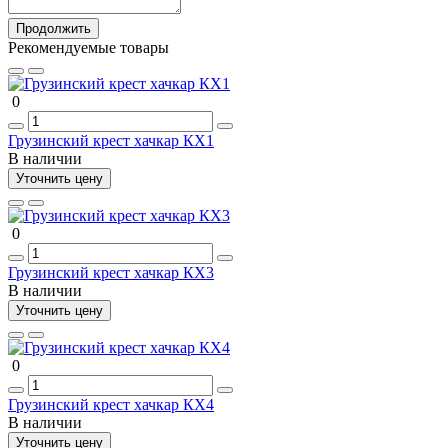
Продолжить
Рекомендуемые товары
0
Грузинский крест хачкар КХ1
В наличии
Уточнить цену
0
Грузинский крест хачкар КХ3
В наличии
Уточнить цену
0
Грузинский крест хачкар КХ4
В наличии
Уточнить цену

__TO-DO ITEM__.
Copy each line of the data above that holds "хачкар".

__THE ANSWER__.
Грузинский крест хачкар КХ1
Грузинский крест хачкар КХ3
Грузинский крест хачкар КХ4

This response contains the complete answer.